Na semana em que entrou em vigor o estado de emergência (semana de 16 a 22 de março), o tráfego de voz fixa cresceu 61% face à semana anterior à declaração de pandemia (2 a 8 de março).

Pelo motivo anteriormente mencionado, a duração média das chamadas originadas na rede fixa aumentou cerca de 17 segundos no 1.º trimestre face ao período homólogo. A duração média das chamadas nacionais fixo-fixo aumentou 27 segundos.

O tráfego em minutos encontrava-se em queda desde o início de 2013, devido ao aumento da penetração dos pacotes quadruple/quintuple play (4P/5P), que incluem serviços móveis com chamadas gratuitas para todas as redes e, ainda, à crescente utilização de serviços over-the-top (OTT).
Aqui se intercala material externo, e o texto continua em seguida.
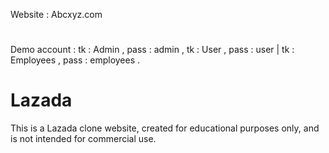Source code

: Website : Abcxyz.com
#
Demo account : tk : Admin , pass : admin , tk : User , pass : user | tk : Employees , pass : employees .


# Lazada
 This is a Lazada clone website, created for educational purposes only, and is not intended for commercial use.
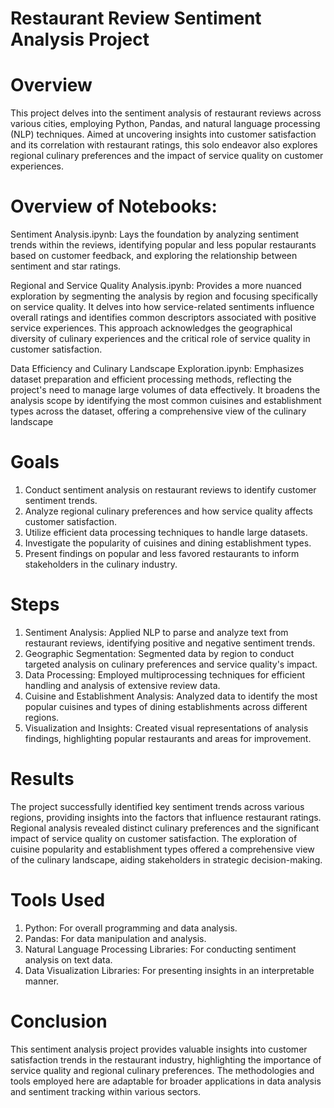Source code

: # Restaurant Review Sentiment Analysis Project

# Overview
This project delves into the sentiment analysis of restaurant reviews across various cities, employing Python, Pandas, and natural language processing (NLP) techniques. Aimed at uncovering insights into customer satisfaction and its correlation with restaurant ratings, this solo endeavor also explores regional culinary preferences and the impact of service quality on customer experiences.

# Overview of Notebooks:

Sentiment Analysis.ipynb: Lays the foundation by analyzing sentiment trends within the reviews, identifying popular and less popular restaurants based on customer feedback, and exploring the relationship between sentiment and star ratings.

Regional and Service Quality Analysis.ipynb: Provides a more nuanced exploration by segmenting the analysis by region and focusing specifically on service quality. It delves into how service-related sentiments influence overall ratings and identifies common descriptors associated with positive service experiences. This approach acknowledges the geographical diversity of culinary experiences and the critical role of service quality in customer satisfaction.

Data Efficiency and Culinary Landscape Exploration.ipynb: Emphasizes dataset preparation and efficient processing methods, reflecting the project's need to manage large volumes of data effectively. It broadens the analysis scope by identifying the most common cuisines and establishment types across the dataset, offering a comprehensive view of the culinary landscape

# Goals
1) Conduct sentiment analysis on restaurant reviews to identify customer sentiment trends.
2) Analyze regional culinary preferences and how service quality affects customer satisfaction.
3) Utilize efficient data processing techniques to handle large datasets.
4) Investigate the popularity of cuisines and dining establishment types.
5) Present findings on popular and less favored restaurants to inform stakeholders in the culinary industry.

# Steps
1) Sentiment Analysis: Applied NLP to parse and analyze text from restaurant reviews, identifying positive and negative sentiment trends.
2) Geographic Segmentation: Segmented data by region to conduct targeted analysis on culinary preferences and service quality's impact.
3) Data Processing: Employed multiprocessing techniques for efficient handling and analysis of extensive review data.
4) Cuisine and Establishment Analysis: Analyzed data to identify the most popular cuisines and types of dining establishments across different regions.
5) Visualization and Insights: Created visual representations of analysis findings, highlighting popular restaurants and areas for improvement.

# Results
The project successfully identified key sentiment trends across various regions, providing insights into the factors that influence restaurant ratings. Regional analysis revealed distinct culinary preferences and the significant impact of service quality on customer satisfaction. The exploration of cuisine popularity and establishment types offered a comprehensive view of the culinary landscape, aiding stakeholders in strategic decision-making.

# Tools Used
1) Python: For overall programming and data analysis.
2) Pandas: For data manipulation and analysis.
3) Natural Language Processing Libraries: For conducting sentiment analysis on text data.
4) Data Visualization Libraries: For presenting insights in an interpretable manner.

# Conclusion
This sentiment analysis project provides valuable insights into customer satisfaction trends in the restaurant industry, highlighting the importance of service quality and regional culinary preferences. The methodologies and tools employed here are adaptable for broader applications in data analysis and sentiment tracking within various sectors.
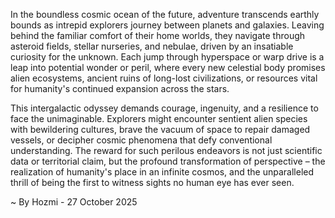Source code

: 
In the boundless cosmic ocean of the future, adventure transcends earthly bounds as intrepid explorers journey between planets and galaxies. Leaving behind the familiar comfort of their home worlds, they navigate through asteroid fields, stellar nurseries, and nebulae, driven by an insatiable curiosity for the unknown. Each jump through hyperspace or warp drive is a leap into potential wonder or peril, where every new celestial body promises alien ecosystems, ancient ruins of long-lost civilizations, or resources vital for humanity's continued expansion across the stars.

This intergalactic odyssey demands courage, ingenuity, and a resilience to face the unimaginable. Explorers might encounter sentient alien species with bewildering cultures, brave the vacuum of space to repair damaged vessels, or decipher cosmic phenomena that defy conventional understanding. The reward for such perilous endeavors is not just scientific data or territorial claim, but the profound transformation of perspective – the realization of humanity's place in an infinite cosmos, and the unparalleled thrill of being the first to witness sights no human eye has ever seen.

~ By Hozmi - 27 October 2025
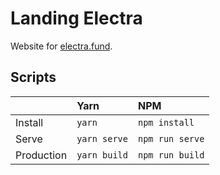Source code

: # Landing Electra
Website for [electra.fund](https://electra.fund).

## Scripts
|| Yarn | NPM |
|----|:----|:----|
| Install | `yarn` | `npm install` |
| Serve | `yarn serve` | `npm run serve` |
| Production | `yarn build` | `npm run build` |
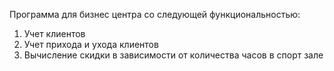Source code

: Программа для бизнес центра со следующей функциональностью:
1. Учет клиентов
2. Учет прихода и ухода клиентов
3. Вычисление скидки в зависимости от количества часов в спорт зале
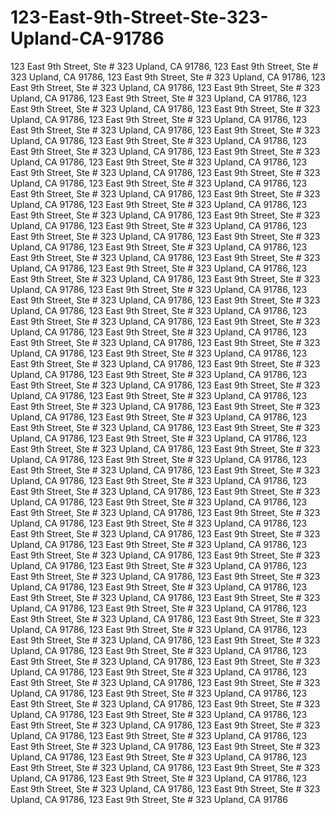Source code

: # 123-East-9th-Street-Ste-323-Upland-CA-91786
123 East 9th Street, Ste # 323 Upland, CA 91786, 123 East 9th Street, Ste # 323 Upland, CA 91786, 123 East 9th Street, Ste # 323 Upland, CA 91786, 123 East 9th Street, Ste # 323 Upland, CA 91786, 123 East 9th Street, Ste # 323 Upland, CA 91786, 123 East 9th Street, Ste # 323 Upland, CA 91786, 123 East 9th Street, Ste # 323 Upland, CA 91786, 123 East 9th Street, Ste # 323 Upland, CA 91786, 123 East 9th Street, Ste # 323 Upland, CA 91786, 123 East 9th Street, Ste # 323 Upland, CA 91786, 123 East 9th Street, Ste # 323 Upland, CA 91786, 123 East 9th Street, Ste # 323 Upland, CA 91786, 123 East 9th Street, Ste # 323 Upland, CA 91786, 123 East 9th Street, Ste # 323 Upland, CA 91786, 123 East 9th Street, Ste # 323 Upland, CA 91786, 123 East 9th Street, Ste # 323 Upland, CA 91786, 123 East 9th Street, Ste # 323 Upland, CA 91786, 123 East 9th Street, Ste # 323 Upland, CA 91786, 123 East 9th Street, Ste # 323 Upland, CA 91786, 123 East 9th Street, Ste # 323 Upland, CA 91786, 123 East 9th Street, Ste # 323 Upland, CA 91786, 123 East 9th Street, Ste # 323 Upland, CA 91786, 123 East 9th Street, Ste # 323 Upland, CA 91786, 123 East 9th Street, Ste # 323 Upland, CA 91786, 123 East 9th Street, Ste # 323 Upland, CA 91786, 123 East 9th Street, Ste # 323 Upland, CA 91786, 123 East 9th Street, Ste # 323 Upland, CA 91786, 123 East 9th Street, Ste # 323 Upland, CA 91786, 123 East 9th Street, Ste # 323 Upland, CA 91786, 123 East 9th Street, Ste # 323 Upland, CA 91786, 123 East 9th Street, Ste # 323 Upland, CA 91786, 123 East 9th Street, Ste # 323 Upland, CA 91786, 123 East 9th Street, Ste # 323 Upland, CA 91786, 123 East 9th Street, Ste # 323 Upland, CA 91786, 123 East 9th Street, Ste # 323 Upland, CA 91786, 123 East 9th Street, Ste # 323 Upland, CA 91786, 123 East 9th Street, Ste # 323 Upland, CA 91786, 123 East 9th Street, Ste # 323 Upland, CA 91786, 123 East 9th Street, Ste # 323 Upland, CA 91786, 123 East 9th Street, Ste # 323 Upland, CA 91786, 123 East 9th Street, Ste # 323 Upland, CA 91786, 123 East 9th Street, Ste # 323 Upland, CA 91786, 123 East 9th Street, Ste # 323 Upland, CA 91786, 123 East 9th Street, Ste # 323 Upland, CA 91786, 123 East 9th Street, Ste # 323 Upland, CA 91786, 123 East 9th Street, Ste # 323 Upland, CA 91786, 123 East 9th Street, Ste # 323 Upland, CA 91786, 123 East 9th Street, Ste # 323 Upland, CA 91786, 123 East 9th Street, Ste # 323 Upland, CA 91786, 123 East 9th Street, Ste # 323 Upland, CA 91786, 123 East 9th Street, Ste # 323 Upland, CA 91786, 123 East 9th Street, Ste # 323 Upland, CA 91786, 123 East 9th Street, Ste # 323 Upland, CA 91786, 123 East 9th Street, Ste # 323 Upland, CA 91786, 123 East 9th Street, Ste # 323 Upland, CA 91786, 123 East 9th Street, Ste # 323 Upland, CA 91786, 123 East 9th Street, Ste # 323 Upland, CA 91786, 123 East 9th Street, Ste # 323 Upland, CA 91786, 123 East 9th Street, Ste # 323 Upland, CA 91786, 123 East 9th Street, Ste # 323 Upland, CA 91786, 123 East 9th Street, Ste # 323 Upland, CA 91786, 123 East 9th Street, Ste # 323 Upland, CA 91786, 123 East 9th Street, Ste # 323 Upland, CA 91786, 123 East 9th Street, Ste # 323 Upland, CA 91786, 123 East 9th Street, Ste # 323 Upland, CA 91786, 123 East 9th Street, Ste # 323 Upland, CA 91786, 123 East 9th Street, Ste # 323 Upland, CA 91786, 123 East 9th Street, Ste # 323 Upland, CA 91786, 123 East 9th Street, Ste # 323 Upland, CA 91786, 123 East 9th Street, Ste # 323 Upland, CA 91786, 123 East 9th Street, Ste # 323 Upland, CA 91786, 123 East 9th Street, Ste # 323 Upland, CA 91786, 123 East 9th Street, Ste # 323 Upland, CA 91786, 123 East 9th Street, Ste # 323 Upland, CA 91786, 123 East 9th Street, Ste # 323 Upland, CA 91786, 123 East 9th Street, Ste # 323 Upland, CA 91786, 123 East 9th Street, Ste # 323 Upland, CA 91786, 123 East 9th Street, Ste # 323 Upland, CA 91786, 123 East 9th Street, Ste # 323 Upland, CA 91786, 123 East 9th Street, Ste # 323 Upland, CA 91786, 123 East 9th Street, Ste # 323 Upland, CA 91786, 123 East 9th Street, Ste # 323 Upland, CA 91786, 123 East 9th Street, Ste # 323 Upland, CA 91786, 123 East 9th Street, Ste # 323 Upland, CA 91786, 123 East 9th Street, Ste # 323 Upland, CA 91786, 123 East 9th Street, Ste # 323 Upland, CA 91786, 123 East 9th Street, Ste # 323 Upland, CA 91786, 123 East 9th Street, Ste # 323 Upland, CA 91786, 123 East 9th Street, Ste # 323 Upland, CA 91786, 123 East 9th Street, Ste # 323 Upland, CA 91786, 123 East 9th Street, Ste # 323 Upland, CA 91786, 123 East 9th Street, Ste # 323 Upland, CA 91786, 123 East 9th Street, Ste # 323 Upland, CA 91786, 123 East 9th Street, Ste # 323 Upland, CA 91786, 123 East 9th Street, Ste # 323 Upland, CA 91786, 123 East 9th Street, Ste # 323 Upland, CA 91786, 123 East 9th Street, Ste # 323 Upland, CA 91786, 123 East 9th Street, Ste # 323 Upland, CA 91786, 123 East 9th Street, Ste # 323 Upland, CA 91786, 123 East 9th Street, Ste # 323 Upland, CA 91786, 123 East 9th Street, Ste # 323 Upland, CA 91786, 123 East 9th Street, Ste # 323 Upland, CA 91786, 123 East 9th Street, Ste # 323 Upland, CA 91786, 123 East 9th Street, Ste # 323 Upland, CA 91786, 123 East 9th Street, Ste # 323 Upland, CA 91786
Recorde-se que no primeiro trimestre de 2019 este tipo de tráfego tinha diminuído 15,9% face ao primeiro trimestre de 2018", acrescentou.

Analisando o acesso ao serviço fixo de telefone, no final de março verificava-se uma taxa de penetração dos acessos telefónicos principais de 49,7 acessos por 100 habitantes. A taxa de penetração dos acessos instalados a pedido de clientes residenciais ascendia a 90,4 por 100 famílias clássicas.

No trimestre em análise, o número de clientes do serviço telefónico fixo na modalidade de acesso direto era de cerca de 4,1 milhões, mais 85 mil do que no primeiro trimestre de 2019, traduzindo um crescimento de 2,1%.

"Em termos tecnológicos, as redes de nova geração continuaram a ser responsáveis pelo crescimento do número de acessos telefónicos principais, que atingiu 5,1 milhões de acessos equivalentes, mais 64 mil acessos do que no trimestre homólogo. O crescimento verificado (1,3%) deveu-se, sobretudo, ao aumento dos acessos VoIP/VoB (+334 mil acessos), nos quais se incluem os acessos suportados em redes de fibra ótica e TV por cabo. No trimestre em análise, os acessos suportados em redes alternativas à rede tradicional (acessos analógicos e RDIS) representavam 77,5% dos acessos telefónicos principais", referiu ainda a Amacom.

Relativamente às quotas de mercado, no 1.º trimestre a quota de clientes de acesso direto da MEO atingiu 42,1%, seguindo-se o Grupo NOS com 35,9%, a Vodafone com 18,3% e o Grupo NOWO/Onitelecom com 3,4%. A Vodafone foi o único operador cuja quota aumentou, um ponto percentual.